SMI präsentiert zum zweiten Mal auf der Compamed in Düsseldorf (12. bis 15. November) das Drucksensor-Produktportfolio. Im Fokus steht die IntraSense ™-Produktreihe von Sensoren für die In-vivo-Druckmessung. Die Live-Demo zeigt die invasive Blutdruckmessung mit den IntraSense ™ -Sensoren in Halle G, Stand 20-2. Die biokompatiblen IntraSense ™-Sensoren können einfach an einer Katheterspitze montiert werden.

Darüber hinaus zeigen wir unser gesamtes Drucksensor-Portfolio für medizinische Anwendungen. SMI bietet Standard- und kundenspezifische Lösungen für die Druckmessung in den Bereichen Atmungs- und Patientenüberwachung, Dialyse und Wundbehandlung an.

Über IntraSense™:

IntraSense™ ist der erste in Serienproduktion erhältliche Drucksensor, der in 1-French-Schläuche passt und über vormontierte Anschlüsse für eine einfache Integration verfügt (1-French entspricht 1/3 mm). Mit einem Kalibrierungsboard, das am proximalen Ende des Geräts zur Verfügung steht, ist das Einrichten und Auslesen einfach, da sowohl verstärkte analoge als auch digitale Ausgänge an einem 5-poligen Stecker angeschlossen sind. Die extrem kleine Größe des Sensors ermöglicht die Anbringung sowohl innerhalb von Kathetern, Endoskopen und anderen medizinischen Geräten mit knappen Platzverhältnissen, als auch außerhalb an einer Katheterwand. Zusätzlich zu den etablierten Druckmessverfahren in Bereich der Kardiologie und Neurologie ermöglicht IntraSense™ neue Anwendungen in der Urologie, HNO, reproduktiven Gesundheit, Biopsien und anderen medizinischen Bereichen.

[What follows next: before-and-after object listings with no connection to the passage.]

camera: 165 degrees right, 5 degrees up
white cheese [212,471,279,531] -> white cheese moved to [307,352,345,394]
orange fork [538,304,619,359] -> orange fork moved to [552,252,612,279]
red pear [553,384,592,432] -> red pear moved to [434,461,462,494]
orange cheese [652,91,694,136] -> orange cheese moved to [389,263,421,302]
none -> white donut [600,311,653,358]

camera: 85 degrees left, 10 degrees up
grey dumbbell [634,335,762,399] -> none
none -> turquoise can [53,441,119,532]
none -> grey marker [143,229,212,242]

Die Kalibrierung und das anschließendes Eintauchen in eine Kochsalzlösung gewährleistet eine stabile Leistung (<1mmHg Output-Änderung in 37°C Kochsalzlösung) für mindestens zwölf Stunden. Die Sensoren sind über einen Druckbereich von -300mmHg bis +1300mmHg und von 0°C bis 101°C kalibriert. Zudem können verstärkte Analogausgänge oder eine Standard-I2C-Digitalschnittstelle für eine einfache Systemintegration verwendet werden.

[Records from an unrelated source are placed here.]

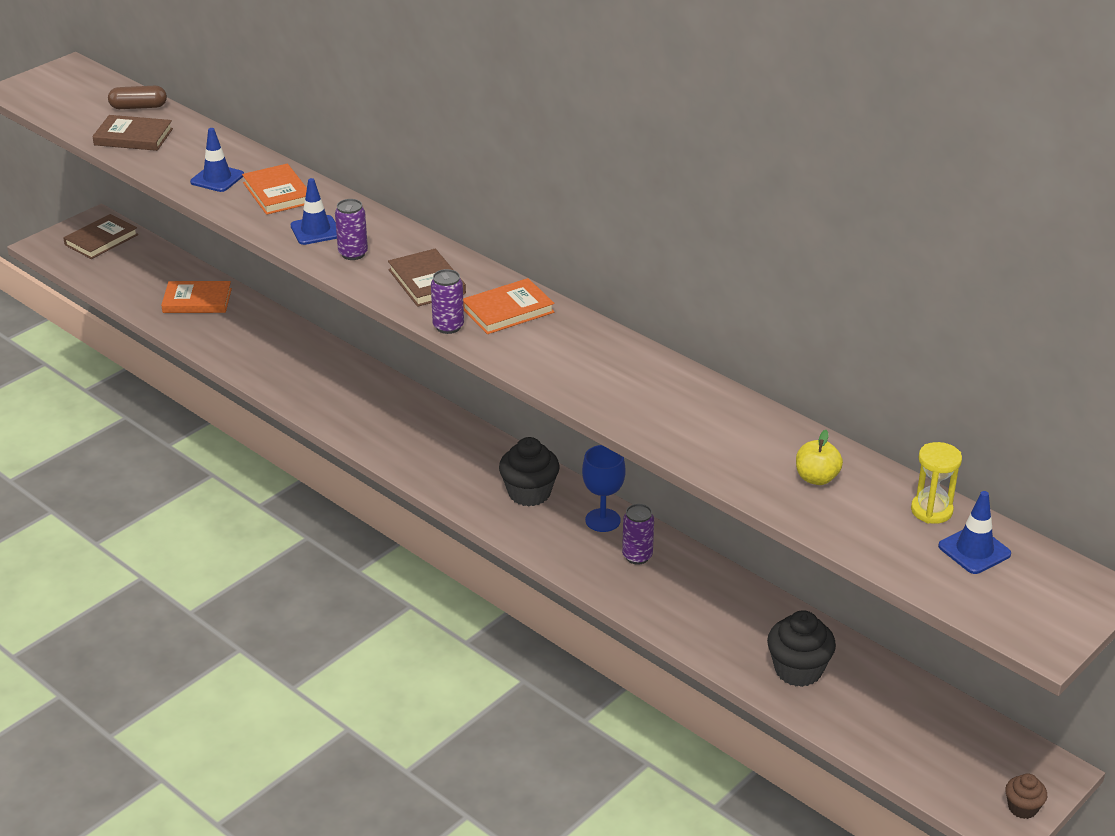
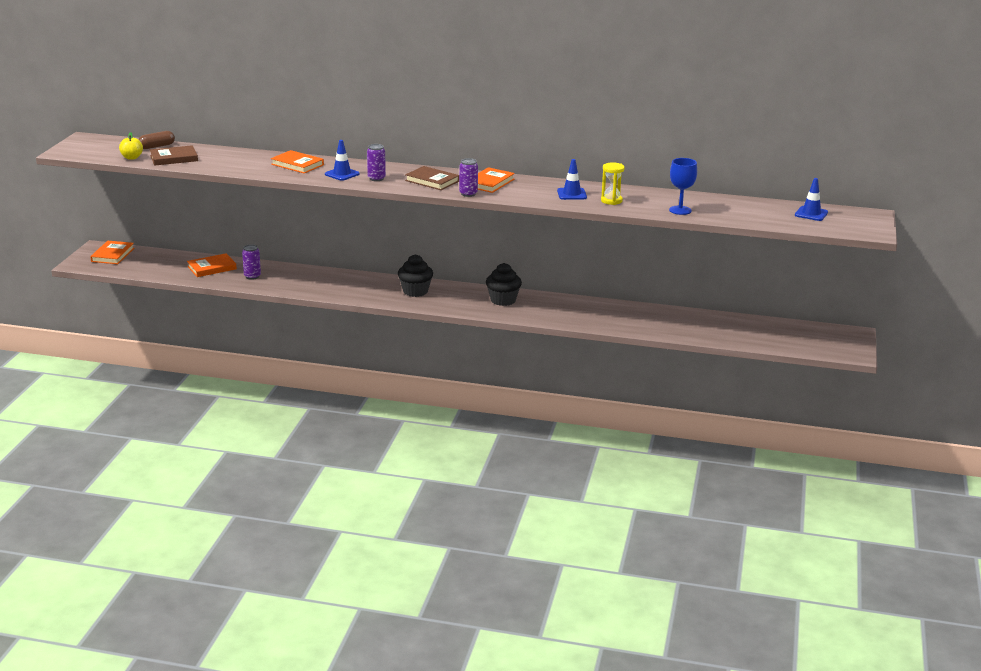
camera: 30 degrees left, 10 degrees down
brown book [63,214,138,259] -> orange book [90,241,134,264]
blue traffic cone [190,128,244,192] -> blue traffic cone moved to [557,159,587,200]
blue goblet [582,445,626,532] -> blue goblet moved to [669,158,697,215]
purple can [622,504,654,565] -> purple can moved to [242,244,261,280]
black cupcake [767,610,836,687] -> black cupcake moved to [398,254,433,297]
yellow apple [796,430,843,485] -> yellow apple moved to [119,132,143,160]
yellow hourglass [911,442,962,524] -> yellow hourglass moved to [601,162,625,205]
brown cupcake [1005,774,1047,819] -> none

Bitte besuchen Sie für weitere Informationen: www.si-micro.com

Wir freuen uns auf Ihren Besuch auf der Compamed 2018!

Über SMI

SMI ist eine Tochtergesellschaft der Elmos Semiconductor AG. SMI ist nach ISO / TS 16949: 2009 zertifiziert und ein führender Entwickler und Hersteller von MEMS-basierten Drucksensoren für unterschiedliche Märkte. Das Unternehmen verfügt über 25 Jahre Erfahrung in der Entwicklung und Produktion von Drucksensoren. SMI bietet die empfindlichsten und kleinsten MEMS-Drucksensoren, die derzeit weltweit erhältlich sind.